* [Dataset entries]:
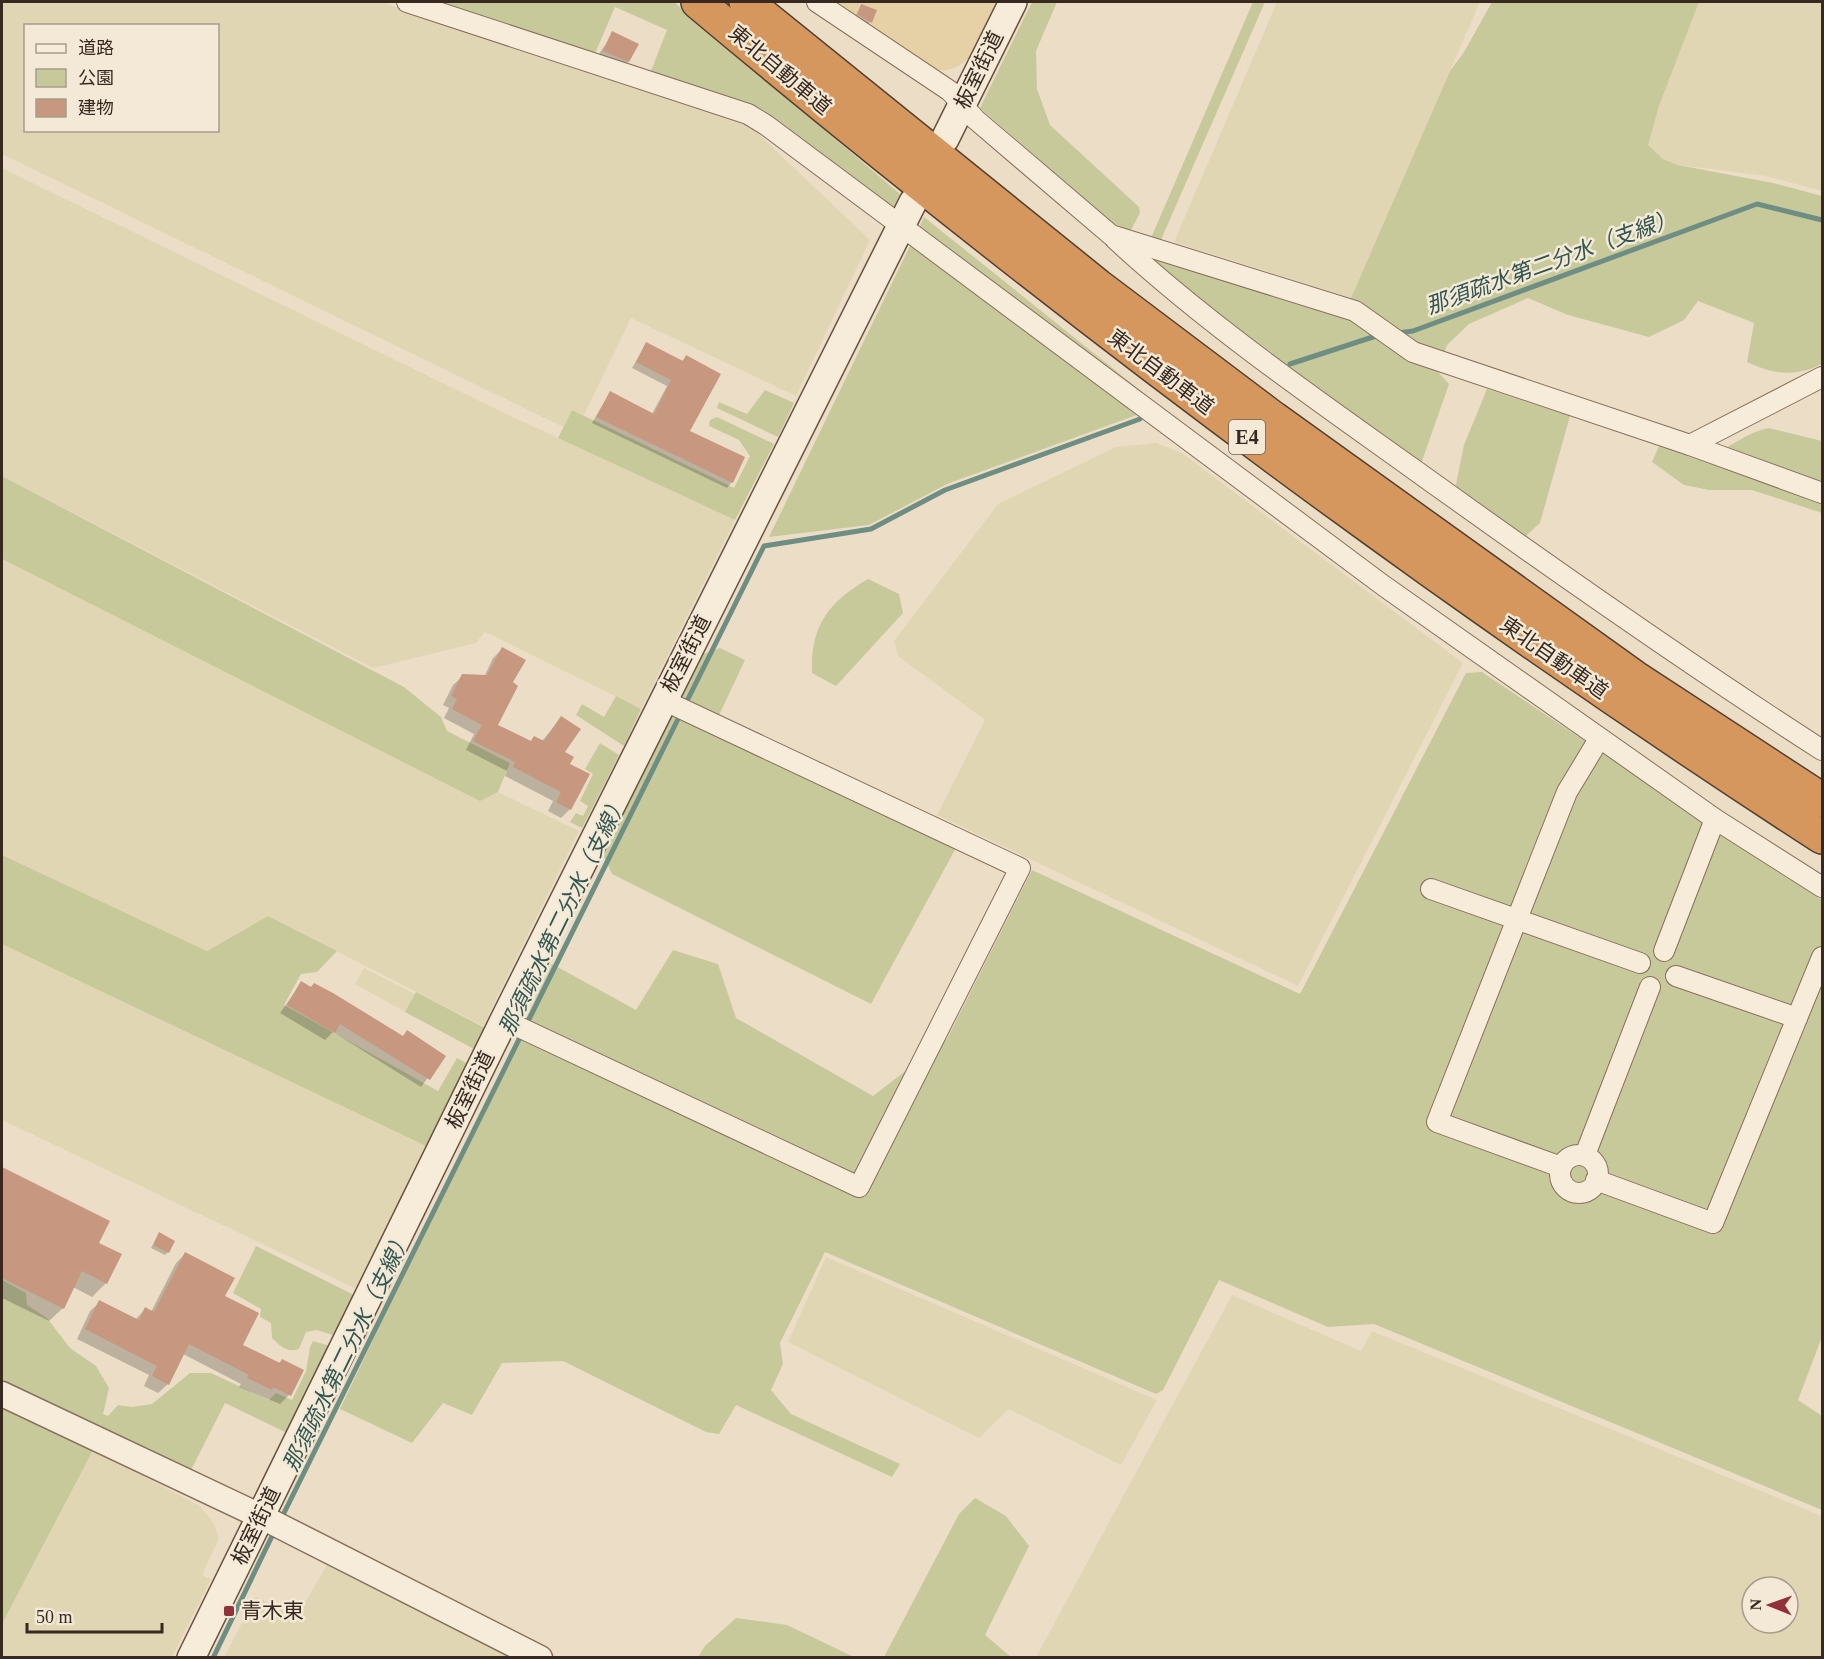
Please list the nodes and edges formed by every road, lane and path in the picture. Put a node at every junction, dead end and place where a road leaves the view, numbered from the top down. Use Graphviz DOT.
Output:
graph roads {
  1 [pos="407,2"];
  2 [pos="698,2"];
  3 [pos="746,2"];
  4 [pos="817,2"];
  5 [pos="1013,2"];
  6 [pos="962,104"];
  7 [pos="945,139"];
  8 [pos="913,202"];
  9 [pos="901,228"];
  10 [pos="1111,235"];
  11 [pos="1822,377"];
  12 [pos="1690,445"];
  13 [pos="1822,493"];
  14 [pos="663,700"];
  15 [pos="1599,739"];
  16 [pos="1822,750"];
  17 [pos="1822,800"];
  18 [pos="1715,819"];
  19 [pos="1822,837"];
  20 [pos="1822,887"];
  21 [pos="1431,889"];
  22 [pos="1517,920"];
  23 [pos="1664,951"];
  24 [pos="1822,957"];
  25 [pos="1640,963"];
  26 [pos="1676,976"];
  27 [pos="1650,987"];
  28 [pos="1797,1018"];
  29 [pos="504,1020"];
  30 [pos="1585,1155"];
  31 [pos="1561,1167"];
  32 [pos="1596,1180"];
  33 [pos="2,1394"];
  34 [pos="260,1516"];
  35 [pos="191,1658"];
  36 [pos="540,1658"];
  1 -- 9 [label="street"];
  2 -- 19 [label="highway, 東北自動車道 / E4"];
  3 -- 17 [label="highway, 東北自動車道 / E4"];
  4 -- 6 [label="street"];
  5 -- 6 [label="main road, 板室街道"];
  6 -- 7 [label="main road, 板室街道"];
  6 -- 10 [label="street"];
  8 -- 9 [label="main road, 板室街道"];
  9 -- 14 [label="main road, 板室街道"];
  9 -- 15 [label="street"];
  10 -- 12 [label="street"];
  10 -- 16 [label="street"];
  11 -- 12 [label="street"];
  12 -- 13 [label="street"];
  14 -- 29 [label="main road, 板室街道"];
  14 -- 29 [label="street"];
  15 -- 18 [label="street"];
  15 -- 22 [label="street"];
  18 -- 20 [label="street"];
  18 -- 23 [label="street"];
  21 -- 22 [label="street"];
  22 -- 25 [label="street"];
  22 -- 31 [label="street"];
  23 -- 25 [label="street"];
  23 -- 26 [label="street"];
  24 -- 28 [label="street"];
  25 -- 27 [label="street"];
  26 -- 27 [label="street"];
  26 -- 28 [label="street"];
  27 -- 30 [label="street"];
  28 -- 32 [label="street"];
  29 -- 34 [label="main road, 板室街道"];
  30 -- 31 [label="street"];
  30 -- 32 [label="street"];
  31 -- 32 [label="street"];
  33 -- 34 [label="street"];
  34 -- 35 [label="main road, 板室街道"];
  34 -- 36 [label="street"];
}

* [Exercise description]: Write the data out again word for word; leave the pictures behind.

* [Task solution]:
Please list the nodes and edges formed by every road, lane and path in the picture. Put a node at every junction, dead end and place where a road leaves the view, numbered from the top down. Use Graphviz DOT.
Output:
graph roads {
  1 [pos="407,2"];
  2 [pos="698,2"];
  3 [pos="746,2"];
  4 [pos="817,2"];
  5 [pos="1013,2"];
  6 [pos="962,104"];
  7 [pos="945,139"];
  8 [pos="913,202"];
  9 [pos="901,228"];
  10 [pos="1111,235"];
  11 [pos="1822,377"];
  12 [pos="1690,445"];
  13 [pos="1822,493"];
  14 [pos="663,700"];
  15 [pos="1599,739"];
  16 [pos="1822,750"];
  17 [pos="1822,800"];
  18 [pos="1715,819"];
  19 [pos="1822,837"];
  20 [pos="1822,887"];
  21 [pos="1431,889"];
  22 [pos="1517,920"];
  23 [pos="1664,951"];
  24 [pos="1822,957"];
  25 [pos="1640,963"];
  26 [pos="1676,976"];
  27 [pos="1650,987"];
  28 [pos="1797,1018"];
  29 [pos="504,1020"];
  30 [pos="1585,1155"];
  31 [pos="1561,1167"];
  32 [pos="1596,1180"];
  33 [pos="2,1394"];
  34 [pos="260,1516"];
  35 [pos="191,1658"];
  36 [pos="540,1658"];
  1 -- 9 [label="street"];
  2 -- 19 [label="highway, 東北自動車道 / E4"];
  3 -- 17 [label="highway, 東北自動車道 / E4"];
  4 -- 6 [label="street"];
  5 -- 6 [label="main road, 板室街道"];
  6 -- 7 [label="main road, 板室街道"];
  6 -- 10 [label="street"];
  8 -- 9 [label="main road, 板室街道"];
  9 -- 14 [label="main road, 板室街道"];
  9 -- 15 [label="street"];
  10 -- 12 [label="street"];
  10 -- 16 [label="street"];
  11 -- 12 [label="street"];
  12 -- 13 [label="street"];
  14 -- 29 [label="main road, 板室街道"];
  14 -- 29 [label="street"];
  15 -- 18 [label="street"];
  15 -- 22 [label="street"];
  18 -- 20 [label="street"];
  18 -- 23 [label="street"];
  21 -- 22 [label="street"];
  22 -- 25 [label="street"];
  22 -- 31 [label="street"];
  23 -- 25 [label="street"];
  23 -- 26 [label="street"];
  24 -- 28 [label="street"];
  25 -- 27 [label="street"];
  26 -- 27 [label="street"];
  26 -- 28 [label="street"];
  27 -- 30 [label="street"];
  28 -- 32 [label="street"];
  29 -- 34 [label="main road, 板室街道"];
  30 -- 31 [label="street"];
  30 -- 32 [label="street"];
  31 -- 32 [label="street"];
  33 -- 34 [label="street"];
  34 -- 35 [label="main road, 板室街道"];
  34 -- 36 [label="street"];
}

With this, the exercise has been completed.